We continued to develop the organizational interface of JobTracker. We included minimal counselor activity because users felt this was a helpful feature. Then, we added relevant dates to help Melissa and Kevin follow up on their jobs of interest.
We learned users appreciated the minimal but informative way they could interact with Designation throughout their job hunt. Users liked the drag & drop feature and felt that the dates recorded would help them follow up with jobs.
I created a feed that would help users see events that other Designation grads are going to. Kevin could learn about new events he may not have known about, and by seeing which of her cohort-mates are going to these events, Melissa could overcome her lack of confidence and go to these events.
Users loved the ‘find events’ feature. They did wish that some information was easier to find, but each user we tested with told us excitedly that they would definitely use something like this.
I was excited that these concepts tested well with our users. By listening to their feedback from concept testing, we successfully shifted our focus and created something our users found useful.

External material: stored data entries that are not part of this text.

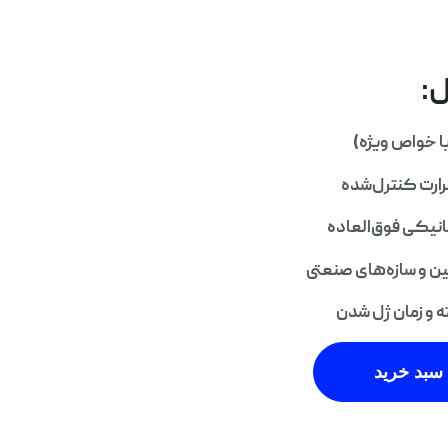
:
با خواص ویژه)
حرارت کنترل‌شده
نیکی فوق‌العاده
ن و سازه‌های صنعتی
 و زمان ژل شدن
سبد خرید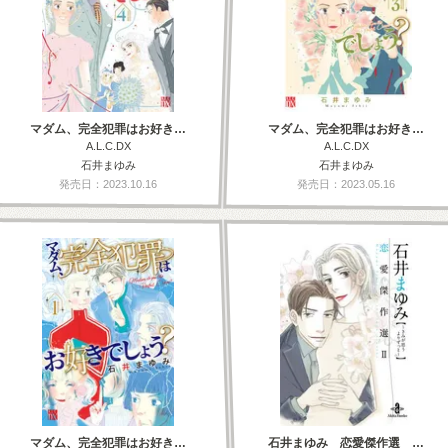
マダム、完全犯罪はお好き…
マダム、完全犯罪はお好き…
A.L.C.DX
A.L.C.DX
石井まゆみ
石井まゆみ
発売日：2023.10.16
発売日：2023.05.16
マダム、完全犯罪はお好き…
石井まゆみ 恋愛傑作選 …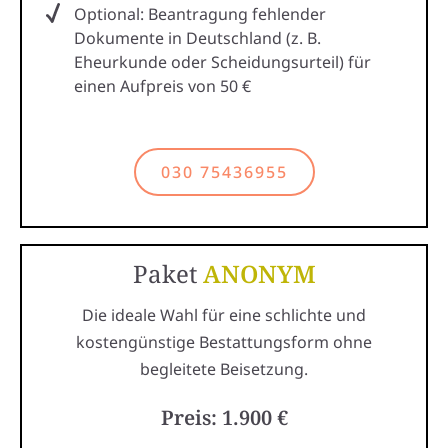
Optional: Beantragung fehlender
Dokumente in Deutschland (z. B.
Eheurkunde oder Scheidungsurteil) für
einen Aufpreis von 50 €
030 75436955
Paket
ANONYM
Die ideale Wahl für eine schlichte und
kostengünstige Bestattungsform ohne
begleitete Beisetzung.
Preis: 1.900 €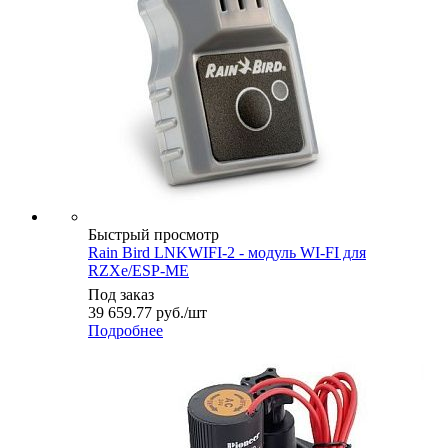
Быстрый просмотр
Rain Bird LNKWIFI-2 - модуль WI-FI для
RZXe/ESP-ME
Под заказ
39 659.77
руб.
/шт
Подробнее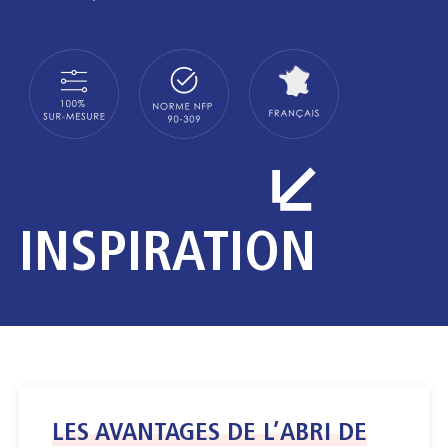
premier élément Largeur sur-mesure
INSPIRATION
LES AVANTAGES DE L’ABRI DE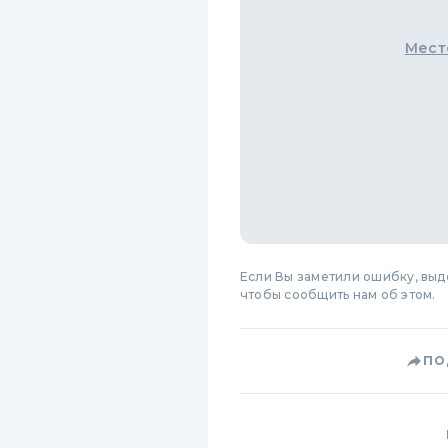
Мест
Если Вы заметили ошибку, вы
чтобы сообщить нам об этом.
ПО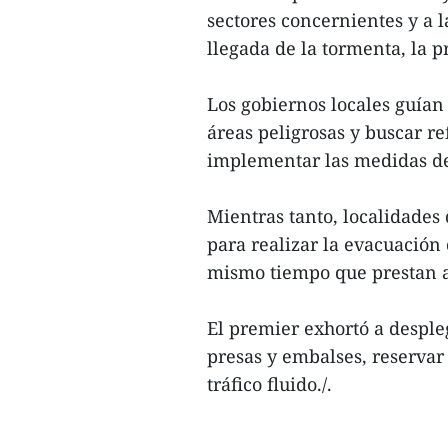
sectores concernientes y a l
llegada de la tormenta, la 
Los gobiernos locales guían
áreas peligrosas y buscar re
implementar las medidas de 
Mientras tanto, localidades
para realizar la evacuación 
mismo tiempo que prestan a
El premier exhortó a desple
presas y embalses, reservar
tráfico fluido./.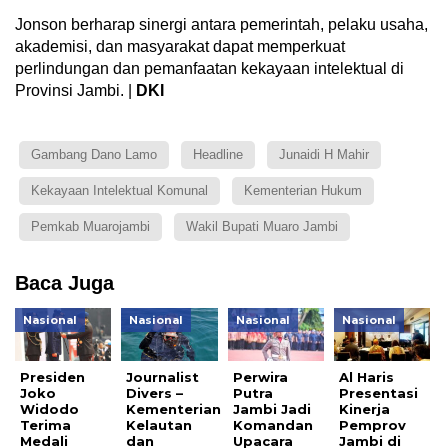
Jonson berharap sinergi antara pemerintah, pelaku usaha,
akademisi, dan masyarakat dapat memperkuat
perlindungan dan pemanfaatan kekayaan intelektual di
Provinsi Jambi. |
DKI
Gambang Dano Lamo
Headline
Junaidi H Mahir
Kekayaan Intelektual Komunal
Kementerian Hukum
Pemkab Muarojambi
Wakil Bupati Muaro Jambi
Baca Juga
Nasional
Nasional
Nasional
Nasional
Presiden
Journalist
Perwira
Al Haris
Joko
Divers –
Putra
Presentasi
Widodo
Kementerian
Jambi Jadi
Kinerja
Terima
Kelautan
Komandan
Pemprov
Medali
dan
Upacara
Jambi di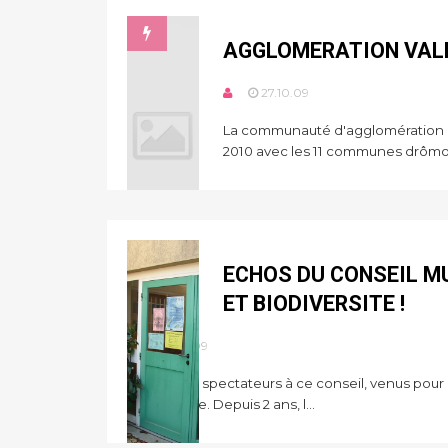
AGGLOMERATION VALE
27.10.09
La communauté d'agglomération 
2010 avec les 11 communes drômois
ECHOS DU CONSEIL MU
ET BIODIVERSITE !
11.10.09
Pas mal de spectateurs à ce conseil, venus pour l
communale. Depuis 2 ans, l...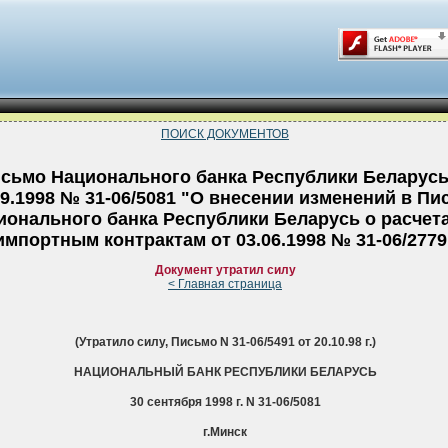
ПОИСК ДОКУМЕНТОВ
сьмо Национального банка Республики Беларусь
09.1998 № 31-06/5081 "О внесении изменений в Пи
ионального банка Республики Беларусь о расчет
импортным контрактам от 03.06.1998 № 31-06/2779
Документ утратил силу
< Главная страница
(Утратило силу, Письмо N 31-06/5491 от 20.10.98 г.)
НАЦИОНАЛЬНЫЙ БАНК РЕСПУБЛИКИ БЕЛАРУСЬ
30 сентября 1998 г. N 31-06/5081
г.Минск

Our final prototype focused on three core features our users found helpful:
1. Organize the exhausting job hunt
2. Set reminders to follow up and complete other important tasks
3. Find events other graduates are attending
Had we had more time, we would’ve worked on other features to help Melissa and Kevin achieve their goals.
It’s important to keep track of contacts for both networking and job hunting. By keeping all the contacts on this platform, users will find it easier to know who to talk to.

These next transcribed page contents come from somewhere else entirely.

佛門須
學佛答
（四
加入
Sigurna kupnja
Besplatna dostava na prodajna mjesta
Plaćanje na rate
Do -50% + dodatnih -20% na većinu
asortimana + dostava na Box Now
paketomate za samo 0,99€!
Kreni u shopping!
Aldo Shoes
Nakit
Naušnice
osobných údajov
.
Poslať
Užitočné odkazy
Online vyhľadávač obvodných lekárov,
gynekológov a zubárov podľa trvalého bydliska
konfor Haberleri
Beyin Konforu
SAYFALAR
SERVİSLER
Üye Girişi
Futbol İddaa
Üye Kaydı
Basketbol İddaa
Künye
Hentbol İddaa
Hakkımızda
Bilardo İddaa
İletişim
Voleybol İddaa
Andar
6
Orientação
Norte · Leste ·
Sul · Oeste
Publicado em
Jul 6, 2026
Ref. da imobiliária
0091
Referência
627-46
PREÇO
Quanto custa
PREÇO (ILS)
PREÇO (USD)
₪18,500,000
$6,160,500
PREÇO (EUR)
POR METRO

We wanted to build a browser extension and LinkedIn functionality to eliminate the chore of manually entering information into the platform. This would make this platform even easier to use, allowing users to focus on their job hunt.
The job hunt process is similar to the sales process, and this project would benefit from incorporating features in sales and CRM tools.
By observing users’ behavior as they conduct their job search, we would gain better insight into their needs and goals. We would also better understand what features and tools work best for them.
My team's design was chosen from our cohort to be the starting point for the following cohort's first project. This team (Gon Kim, Cassie Free, Amanda Roth, Hayden Hanson) designed Keeper, the career counselor platform of JobTracker.
This was my first collaborative UX project, and I grew comfortable with the design process. Working on JobTracker showed me what I’m good at, but more importantly, where I wanted to improve. I learned to ask the right questions, and I wanted to further develop my moderating skills to avoid bias as much as I can.
This project also helped me validate my opinions and decisions with sound evidence. Challenging my teammates’ ideas and defending my own ultimately taught me to embrace new and unique concepts. My teammates and I often had different opinions, but our differences ultimately helped us create a better product.